Все мы в детстве боимся чего-то, иногда реального, иногда иррационального. Бывают «общие» страхи — потери близких, смерти, высоты, темноты. Позже к ним присоединяются более взрослые. Но отдельно стоят страхи перед художественными произведениями — книгами и фильмами.

В советское время триллеров на экране или по телевизору нам не показывали, а книг мы читали достаточно. Среди них были ну очень страшные сказки Гауфа, некоторые из сказок братьев Гримм, Андерсена, Гофмана. Чем богаче была домашняя или соседская библиотека, тем больше была вероятность прочесть еще один детский триллер.

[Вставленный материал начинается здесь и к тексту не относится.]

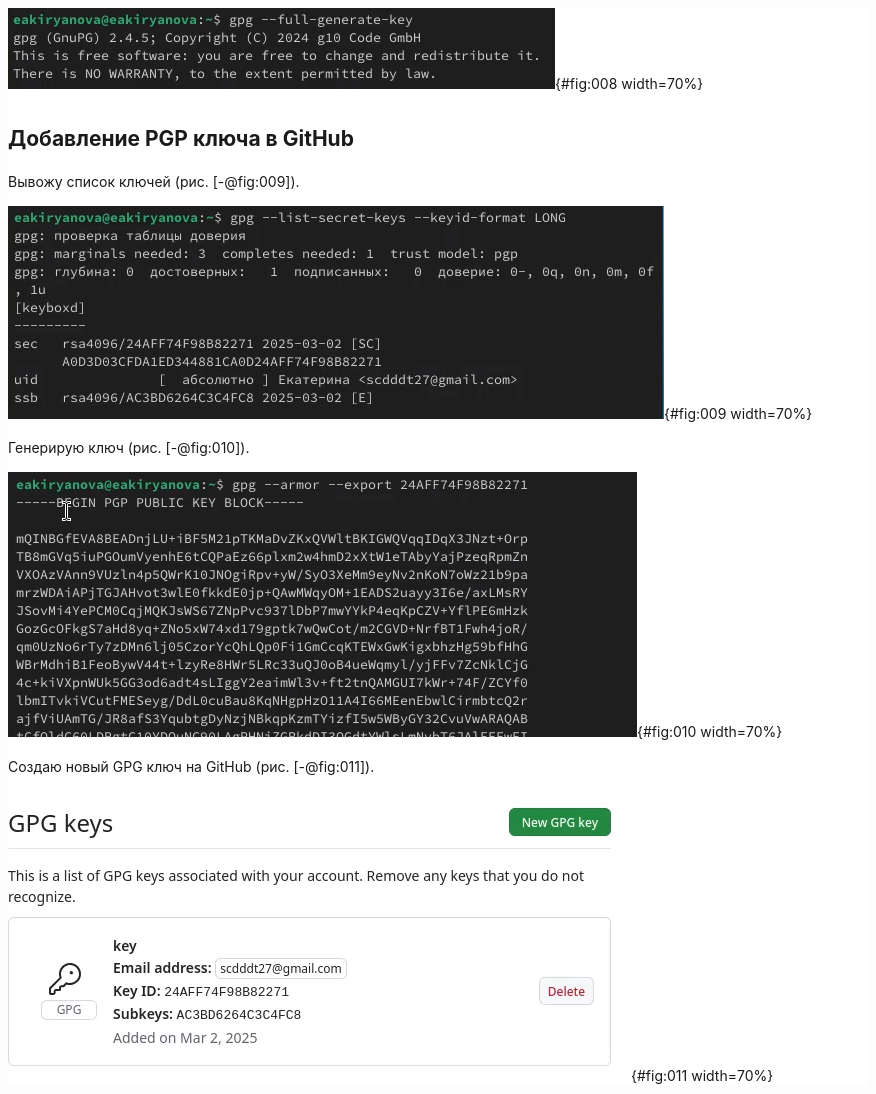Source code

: ![PGP](image/8.png){#fig:008 width=70%}

## Добавление PGP ключа в GitHub

Вывожу список ключей (рис. [-@fig:009]).

![Установка](image/9.png){#fig:009 width=70%}

Генерирую ключ (рис. [-@fig:010]).

![Генерация](image/10.png){#fig:010 width=70%}

Создаю новый GPG ключ на GitHub (рис. [-@fig:011]).

![GPG](image/11.png){#fig:011 width=70%}
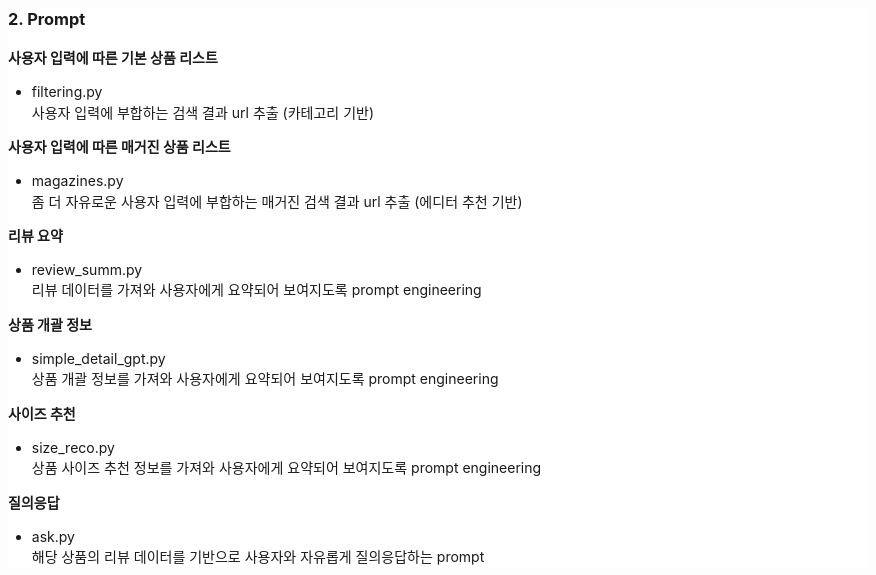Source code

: ### 2. Prompt

**사용자 입력에 따른 기본 상품 리스트**
* filtering.py
<br>사용자 입력에 부합하는 검색 결과 url 추출 (카테고리 기반)

**사용자 입력에 따른 매거진 상품 리스트**
* magazines.py
<br>좀 더 자유로운 사용자 입력에 부합하는 매거진 검색 결과 url 추출 (에디터 추천 기반)

**리뷰 요약**
* review_summ.py
<br>리뷰 데이터를 가져와 사용자에게 요약되어 보여지도록 prompt engineering

**상품 개괄 정보**
* simple_detail_gpt.py
<br>상품 개괄 정보를 가져와 사용자에게 요약되어 보여지도록 prompt engineering

**사이즈 추천**
* size_reco.py
<br>상품 사이즈 추천 정보를 가져와 사용자에게 요약되어 보여지도록 prompt engineering

**질의응답**
* ask.py
<br>해당 상품의 리뷰 데이터를 기반으로 사용자와 자유롭게 질의응답하는 prompt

Но самые страшные лично для меня произведения мы проходили в школьные годы чудесные. Что ни произведение, то ужас и безысходность. Приведу список навскидку, а потом расскажу, чего больше всего на свете в течение нескольких школьных лет боялась я.

«Муму» — из всех замечательных лиричных произведений великого писателя Ивана Сергеевича Тургенева в начальной школе мы подробно разбирали именно этот рассказ. Не один день смаковали подробности, писали план сочинения на тему. Если бы не школьная программа, я бы к этому произведению и не прикоснулась.

Иллюстрация к рассказу И. С. Тургенева «Муму»

«Мальчиш-Кибальчиш» — гайдаровского Тимура с его командой вынесли на внеклассное чтение, а вот этот ужастик мы должны были чуть ли не наизусть учить. Кстати, чему он был посвящен?

Из Википедии:

«Сказка о Военной тайне, о Мальчише-Кибальчише и его твёрдом слове» — художественное произведение советского писателя Аркадия Гайдара. Впервые сказка опубликована в апреле 1933 года в газете «Пионерская правда» под названием «Сказка о Военной тайне, Мальчише-Кибальчише и его твердом слове.

Вот здорово, даже в нашем детском «главном печатном органе» был опубликован этот страшный рассказ о мальчике, который представлял передовой класс товарищей-мальчишей и разоблачил подлого Мальчиша-Плохиша. Тот в отместку поджёг склад с боеприпасами хороших мальчишей и помог врагам-буржуинам схватить главного.

И заковали Мальчиша в тяжёлые цепи, и посадили в каменную башню, и был отдан приказ пытать Мальчиша-Кибальчиша самой страшной Мукой, чтобы выпытать у него Военную Тайну Красной Армии. Но тот оказался стойким оловянным солдатиком и только рассмеялся в лицо врагам.

Красная Армия, конечно, и ворвалась, и разгромила, но было уже слишком поздно — Мальчиш-Кибальчиш погиб, но память о нём осталась:

Плывут пароходы — привет Мальчишу!

Пролетают лётчики — привет Мальчишу!

Пробегают паровозы — привет Мальчишу!

А пройдут пионеры — салют Мальчишу!

Иллюстрация к рассказу А. Гайдара «Мальчиш- Кибальчиш»

«Легенда о Данко» повествует о герое третьей части рассказа Максима Горького «Старуха Изергиль».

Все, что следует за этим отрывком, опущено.